(Records for the task begins)

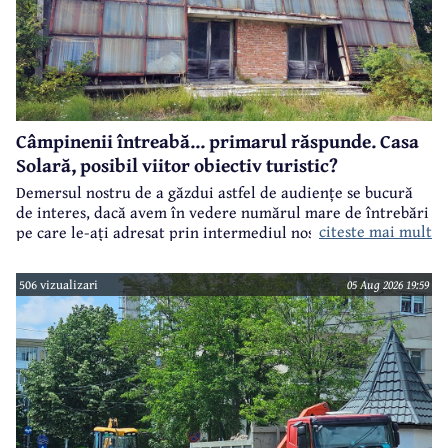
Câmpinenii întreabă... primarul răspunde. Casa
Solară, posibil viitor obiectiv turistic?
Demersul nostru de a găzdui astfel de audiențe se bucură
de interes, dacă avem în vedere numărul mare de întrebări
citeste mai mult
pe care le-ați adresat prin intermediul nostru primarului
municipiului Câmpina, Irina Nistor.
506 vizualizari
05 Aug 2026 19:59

(Records for the task ends)
(Records for the task begins)

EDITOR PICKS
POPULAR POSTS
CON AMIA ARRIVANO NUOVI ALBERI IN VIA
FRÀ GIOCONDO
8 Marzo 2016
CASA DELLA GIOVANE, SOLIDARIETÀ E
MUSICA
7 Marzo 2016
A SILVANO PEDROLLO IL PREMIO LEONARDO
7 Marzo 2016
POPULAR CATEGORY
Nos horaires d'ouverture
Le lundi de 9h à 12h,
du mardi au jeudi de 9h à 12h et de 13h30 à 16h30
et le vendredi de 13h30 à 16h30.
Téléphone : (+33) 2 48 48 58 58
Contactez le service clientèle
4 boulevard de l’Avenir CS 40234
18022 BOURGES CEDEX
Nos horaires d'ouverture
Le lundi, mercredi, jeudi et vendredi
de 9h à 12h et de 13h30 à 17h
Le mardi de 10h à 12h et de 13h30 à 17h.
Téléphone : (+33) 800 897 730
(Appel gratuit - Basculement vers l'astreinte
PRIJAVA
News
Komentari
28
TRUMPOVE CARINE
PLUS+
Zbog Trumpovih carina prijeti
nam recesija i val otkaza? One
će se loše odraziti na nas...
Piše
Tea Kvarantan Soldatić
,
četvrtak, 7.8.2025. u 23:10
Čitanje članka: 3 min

(Records for the task ends)

### [Your goal]
Write out, word for word, the stretch of the records from the line that contains "EDITOR PICKS" through the line that contains "Čitanje članka: 3 min", including both of those lines.

### [Solution below]
EDITOR PICKS
POPULAR POSTS
CON AMIA ARRIVANO NUOVI ALBERI IN VIA
FRÀ GIOCONDO
8 Marzo 2016
CASA DELLA GIOVANE, SOLIDARIETÀ E
MUSICA
7 Marzo 2016
A SILVANO PEDROLLO IL PREMIO LEONARDO
7 Marzo 2016
POPULAR CATEGORY
Nos horaires d'ouverture
Le lundi de 9h à 12h,
du mardi au jeudi de 9h à 12h et de 13h30 à 16h30
et le vendredi de 13h30 à 16h30.
Téléphone : (+33) 2 48 48 58 58
Contactez le service clientèle
4 boulevard de l’Avenir CS 40234
18022 BOURGES CEDEX
Nos horaires d'ouverture
Le lundi, mercredi, jeudi et vendredi
de 9h à 12h et de 13h30 à 17h
Le mardi de 10h à 12h et de 13h30 à 17h.
Téléphone : (+33) 800 897 730
(Appel gratuit - Basculement vers l'astreinte
PRIJAVA
News
Komentari
28
TRUMPOVE CARINE
PLUS+
Zbog Trumpovih carina prijeti
nam recesija i val otkaza? One
će se loše odraziti na nas...
Piše
Tea Kvarantan Soldatić
,
četvrtak, 7.8.2025. u 23:10
Čitanje članka: 3 min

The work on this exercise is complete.